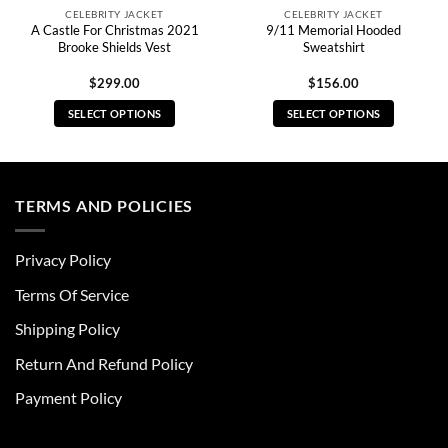
CELEBRITY JACKET
CELEBRITY JACKET
A Castle For Christmas 2021
9/11 Memorial Hooded
Brooke Shields Vest
Sweatshirt
$
299.00
$
156.00
SELECT OPTIONS
SELECT OPTIONS
This
This
product
product
has
has
multiple
multiple
TERMS AND POLICIES
variants.
variants.
The
The
Privacy Policy
options
options
may
may
Terms Of Service
be
be
chosen
chosen
Shipping Policy
on
on
Return And Refund Policy
the
the
product
product
Payment Policy
page
page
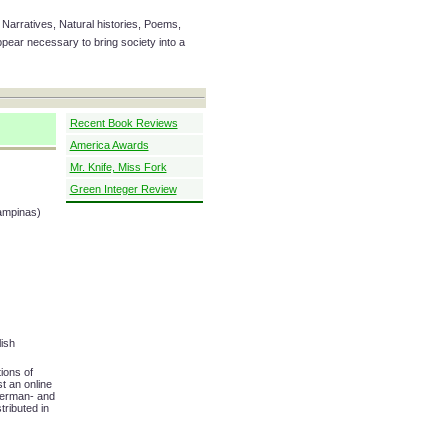
Narratives, Natural histories, Poems,
ear necessary to bring society into a
Recent Book Reviews
America Awards
Mr. Knife, Miss Fork
Green Integer Review
Campinas)
ish
ions of
t an online
German- and
tributed in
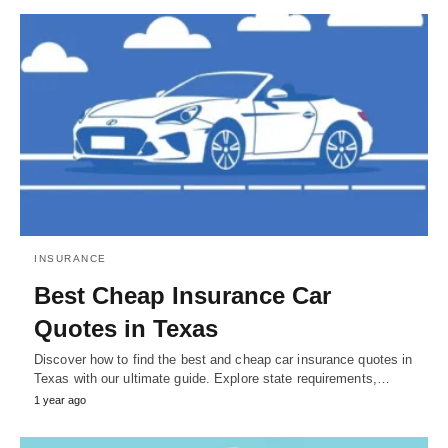
INSURANCE
Best Cheap Insurance Car
Quotes in Texas
Discover how to find the best and cheap car insurance quotes in
Texas with our ultimate guide. Explore state requirements,…
1 year ago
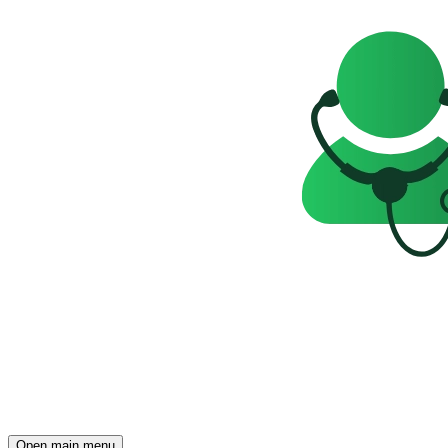
Open main menu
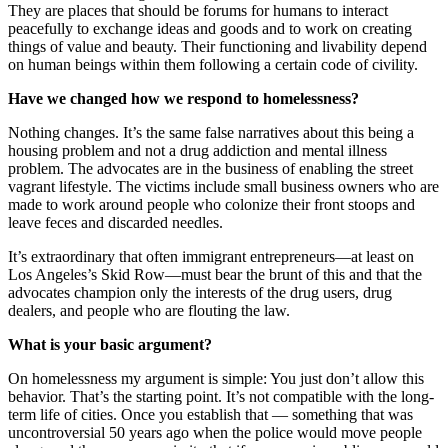
They are places that should be forums for humans to interact
peacefully to exchange ideas and goods and to work on creating
things of value and beauty. Their functioning and livability depend
on human beings within them following a certain code of civility.
Have we changed how we respond to homelessness?
Nothing changes. It’s the same false narratives about this being a
housing problem and not a drug addiction and mental illness
problem. The advocates are in the business of enabling the street
vagrant lifestyle. The victims include small business owners who are
made to work around people who colonize their front stoops and
leave feces and discarded needles.
It’s extraordinary that often immigrant entrepreneurs—at least on
Los Angeles’s Skid Row—must bear the brunt of this and that the
advocates champion only the interests of the drug users, drug
dealers, and people who are flouting the law.
What is your basic argument?
On homelessness my argument is simple: You just don’t allow this
behavior. That’s the starting point. It’s not compatible with the long-
term life of cities. Once you establish that — something that was
uncontroversial 50 years ago when the police would move people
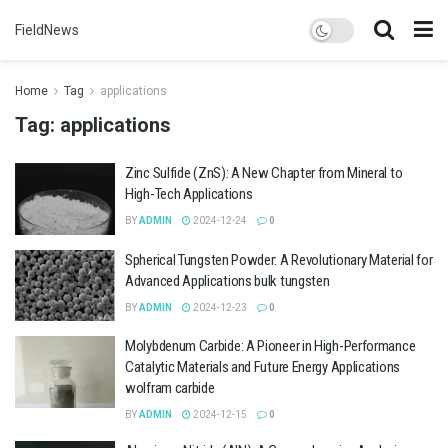
FieldNews
Home
Tag
applications
Tag:
applications
Zinc Sulfide (ZnS): A New Chapter from Mineral to
High-Tech Applications
BY
ADMIN
2024-12-24
0
Spherical Tungsten Powder: A Revolutionary Material for
Advanced Applications bulk tungsten
BY
ADMIN
2024-12-23
0
Molybdenum Carbide: A Pioneer in High-Performance
Catalytic Materials and Future Energy Applications
wolfram carbide
BY
ADMIN
2024-12-15
0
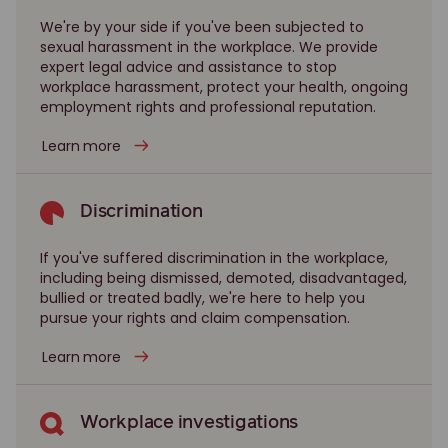
We're by your side if you've been subjected to
sexual harassment in the workplace. We provide
expert legal advice and assistance to stop
workplace harassment, protect your health, ongoing
employment rights and professional reputation.
Learn more
Discrimination
If you've suffered discrimination in the workplace,
including being dismissed, demoted, disadvantaged,
bullied or treated badly, we're here to help you
pursue your rights and claim compensation.
Learn more
Workplace investigations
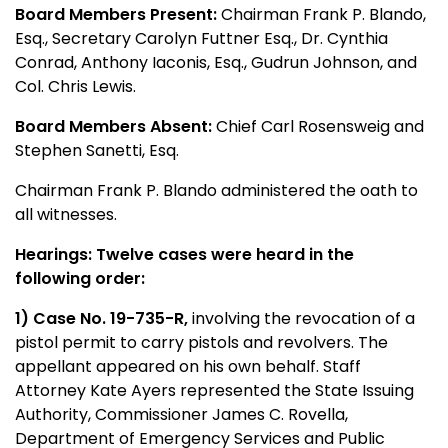
Board Members Present:
Chairman Frank P. Blando,
Esq., Secretary Carolyn Futtner Esq., Dr. Cynthia
Conrad, Anthony Iaconis, Esq., Gudrun Johnson, and
Col. Chris Lewis.
Board Members Absent:
Chief Carl Rosensweig and
Stephen Sanetti, Esq.
Chairman Frank P. Blando administered the oath to
all witnesses.
Hearings: Twelve cases were heard in the
following order:
1) Case No. 19-735-R,
involving the revocation of a
pistol permit to carry pistols and revolvers. The
appellant appeared on his own behalf. Staff
Attorney Kate Ayers represented the State Issuing
Authority, Commissioner James C. Rovella,
Department of Emergency Services and Public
◇ ◇ ◇ ◇ ◇ ◇ ◇
Would you please output each record exactly, leaving the images out?

CELEBRITY JACKET
CELEBRITY JACKET
A Castle For Christmas 2021
9/11 Memorial Hooded
Brooke Shields Vest
Sweatshirt
$
299.00
$
156.00
SELECT OPTIONS
SELECT OPTIONS
This
This
product
product
has
has
multiple
multiple
TERMS AND POLICIES
variants.
variants.
The
The
Privacy Policy
options
options
may
may
Terms Of Service
be
be
chosen
chosen
Shipping Policy
on
on
Return And Refund Policy
the
the
product
product
Payment Policy
page
page
Narratives, Natural histories, Poems,
ear necessary to bring society into a
Recent Book Reviews
America Awards
Mr. Knife, Miss Fork
Green Integer Review
Campinas)
ish
ions of
t an online
German- and
tributed in
INSURANCE
Best Cheap Insurance Car
Quotes in Texas
Discover how to find the best and cheap car insurance quotes in
Texas with our ultimate guide. Explore state requirements,…
1 year ago
Open main menu
They are places that should be forums for humans to interact
peacefully to exchange ideas and goods and to work on creating
things of value and beauty. Their functioning and livability depend
on human beings within them following a certain code of civility.
Have we changed how we respond to homelessness?
Nothing changes. It’s the same false narratives about this being a
housing problem and not a drug addiction and mental illness
problem. The advocates are in the business of enabling the street
vagrant lifestyle. The victims include small business owners who are
made to work around people who colonize their front stoops and
leave feces and discarded needles.
It’s extraordinary that often immigrant entrepreneurs—at least on
Los Angeles’s Skid Row—must bear the brunt of this and that the
advocates champion only the interests of the drug users, drug
dealers, and people who are flouting the law.
What is your basic argument?
On homelessness my argument is simple: You just don’t allow this
behavior. That’s the starting point. It’s not compatible with the long-
term life of cities. Once you establish that — something that was
uncontroversial 50 years ago when the police would move people
FieldNews
Home
Tag
applications
Tag:
applications
Zinc Sulfide (ZnS): A New Chapter from Mineral to
High-Tech Applications
BY
ADMIN
2024-12-24
0
Spherical Tungsten Powder: A Revolutionary Material for
Advanced Applications bulk tungsten
BY
ADMIN
2024-12-23
0
Molybdenum Carbide: A Pioneer in High-Performance
Catalytic Materials and Future Energy Applications
wolfram carbide
BY
ADMIN
2024-12-15
0
We're by your side if you've been subjected to
sexual harassment in the workplace. We provide
expert legal advice and assistance to stop
workplace harassment, protect your health, ongoing
employment rights and professional reputation.
Learn more
Discrimination
If you've suffered discrimination in the workplace,
including being dismissed, demoted, disadvantaged,
bullied or treated badly, we're here to help you
pursue your rights and claim compensation.
Learn more
Workplace investigations
Board Members Present:
Chairman Frank P. Blando,
Esq., Secretary Carolyn Futtner Esq., Dr. Cynthia
Conrad, Anthony Iaconis, Esq., Gudrun Johnson, and
Col. Chris Lewis.
Board Members Absent:
Chief Carl Rosensweig and
Stephen Sanetti, Esq.
Chairman Frank P. Blando administered the oath to
all witnesses.
Hearings: Twelve cases were heard in the
following order:
1) Case No. 19-735-R,
involving the revocation of a
pistol permit to carry pistols and revolvers. The
appellant appeared on his own behalf. Staff
Attorney Kate Ayers represented the State Issuing
Authority, Commissioner James C. Rovella,
Department of Emergency Services and Public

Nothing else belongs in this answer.